§ Provided data:

————

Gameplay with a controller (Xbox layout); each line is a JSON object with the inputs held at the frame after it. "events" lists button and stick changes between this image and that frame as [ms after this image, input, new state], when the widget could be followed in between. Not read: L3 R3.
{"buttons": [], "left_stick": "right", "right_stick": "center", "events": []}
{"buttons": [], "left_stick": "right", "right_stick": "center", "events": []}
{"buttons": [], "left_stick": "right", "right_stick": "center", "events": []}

————

§ Exercise instructions: Each line above is to be restated exactly.

§ Task output:
Gameplay with a controller (Xbox layout); each line is a JSON object with the inputs held at the frame after it. "events" lists button and stick changes between this image and that frame as [ms after this image, input, new state], when the widget could be followed in between. Not read: L3 R3.
{"buttons": [], "left_stick": "right", "right_stick": "center", "events": []}
{"buttons": [], "left_stick": "right", "right_stick": "center", "events": []}
{"buttons": [], "left_stick": "right", "right_stick": "center", "events": []}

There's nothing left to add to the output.